*Schriftliche Aufgaben*.
A – Tausche im Text über die Warnung vor nuklearer Eskalation "Besonnenheit" gegen "Vernunft" aus. Gib dabei den Abschnitt wieder, der bei "Warnung vor nuklearer" anfängt und mit "geleistet werden sollte." aufhört.
B – Beantworte zum Text über die Warnung vor nuklearer Eskalation diese Fragen:
(i) In welcher Sendung hat Schwarzer gesprochen?
(ii) Wen hat Schwarzer aufgefordert, den "Weg der Besonnenheit" weiterzugehen?
(iii) An wen hätte der Brief laut Plassnik gerichtet sein sollen?
C – Schreib den Text über Schwarzers Warnung vor einer nuklearen Eskalation im Anschluss an seinen letzten Satz weiter.

Warnung vor nuklearer Eskalation
"Der Krieg kann nicht ewig gehen", sagte Schwarzer am Donnerstagabend in der "ZiB2" des ORF. Die Feministin warnte davor, sich in einen Dritten Weltkrieg hineinziehen zu lassen. Denn jetzt sei nicht "die Stunde der Helden, sondern die Stunde der Nachdenklichen", postulierte Schwarzer. Scholz forderte sie auf, den "Weg der Besonnenheit" weiterzugehen. Nun sei die Zeit für Verhandlungen, urgierte Schwarzer, die meinte das der russische Präsident Wladimir Putin in eine Lage versetzt werden sollte, in der er nicht "sein Gesicht verliert". Zudem warnte Schwarzer vor einer nuklearen Eskalation. Ex-ÖVP-Außenministerin Ursula Plassnik entgegnete, dass der Brief nicht an Scholz, sondern an Putin gerichtet hätte sein sollen. Sie betonte, dass jedem Land im Falle eines Angriffskriegs "Hilfe zur Selbsthilfe" geleistet werden sollte.

*Datenauszug*.

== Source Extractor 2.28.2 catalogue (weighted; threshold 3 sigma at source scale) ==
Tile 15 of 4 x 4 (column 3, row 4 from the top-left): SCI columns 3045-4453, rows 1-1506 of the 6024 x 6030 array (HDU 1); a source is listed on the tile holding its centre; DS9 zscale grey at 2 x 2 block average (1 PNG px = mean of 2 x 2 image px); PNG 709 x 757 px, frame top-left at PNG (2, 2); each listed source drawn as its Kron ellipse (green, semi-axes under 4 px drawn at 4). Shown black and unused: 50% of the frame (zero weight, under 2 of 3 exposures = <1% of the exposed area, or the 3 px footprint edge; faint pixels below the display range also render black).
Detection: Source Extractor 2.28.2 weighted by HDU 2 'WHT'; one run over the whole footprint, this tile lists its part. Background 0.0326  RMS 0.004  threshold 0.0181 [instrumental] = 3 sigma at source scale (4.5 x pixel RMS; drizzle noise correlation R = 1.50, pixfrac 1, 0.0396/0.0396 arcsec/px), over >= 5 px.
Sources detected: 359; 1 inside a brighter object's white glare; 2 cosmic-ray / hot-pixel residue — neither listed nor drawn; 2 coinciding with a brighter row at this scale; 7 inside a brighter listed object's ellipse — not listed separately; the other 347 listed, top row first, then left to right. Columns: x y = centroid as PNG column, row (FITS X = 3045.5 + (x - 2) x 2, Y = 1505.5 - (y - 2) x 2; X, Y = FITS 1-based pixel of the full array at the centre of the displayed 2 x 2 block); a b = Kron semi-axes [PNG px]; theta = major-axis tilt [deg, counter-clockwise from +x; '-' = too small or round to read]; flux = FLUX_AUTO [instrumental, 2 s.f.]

*Lösungen*.
A –
Warnung vor nuklearer Eskalation
"Der Krieg kann nicht ewig gehen", sagte Schwarzer am Donnerstagabend in der "ZiB2" des ORF. Die Feministin warnte davor, sich in einen Dritten Weltkrieg hineinziehen zu lassen. Denn jetzt sei nicht "die Stunde der Helden, sondern die Stunde der Nachdenklichen", postulierte Schwarzer. Scholz forderte sie auf, den "Weg der Vernunft" weiterzugehen. Nun sei die Zeit für Verhandlungen, urgierte Schwarzer, die meinte das der russische Präsident Wladimir Putin in eine Lage versetzt werden sollte, in der er nicht "sein Gesicht verliert". Zudem warnte Schwarzer vor einer nuklearen Eskalation. Ex-ÖVP-Außenministerin Ursula Plassnik entgegnete, dass der Brief nicht an Scholz, sondern an Putin gerichtet hätte sein sollen. Sie betonte, dass jedem Land im Falle eines Angriffskriegs "Hilfe zur Selbsthilfe" geleistet werden sollte.

B –
(i) In der "ZiB2" des ORF.
(ii) Scholz.
(iii) An Putin.

C –
Nach dem umstrittenen Offenen Brief wandten sich am Mittwoch Intellektuelle mit einem Gegenbrief an Scholz. "Es liegt im Interesse Deutschlands, einen Erfolg des russischen Angriffskriegs zu verhindern. Wer die europäische Friedensordnung angreift, das Völkerrecht mit Füßen tritt und massive Kriegsverbrechen begeht, darf nicht als Sieger vom Feld gehen", hieß es in dem Aufruf, den "Die Zeit" veröffentlicht hatte.
Prominente Unterzeichner
Unterzeichnet wurde der Brief etwa von der österreichischen Autorin Eva Menasse, dem deutsch-österreichischen Schriftsteller Daniel Kehlmann, Literaturnobelpreisträgerin Herta Müller, dem russischstämmigen deutschen Autor Wladimir Kaminer, dem deutschen Publizisten und ehemaligen Grünenpolitiker Ralf Fücks, der früheren Leiterin der Stasi-Unterlagenbehörde Marianne Birthler, dem Verleger Mathias Döpfner oder dem österreichischen Migrationsforscher Gerald Knaus.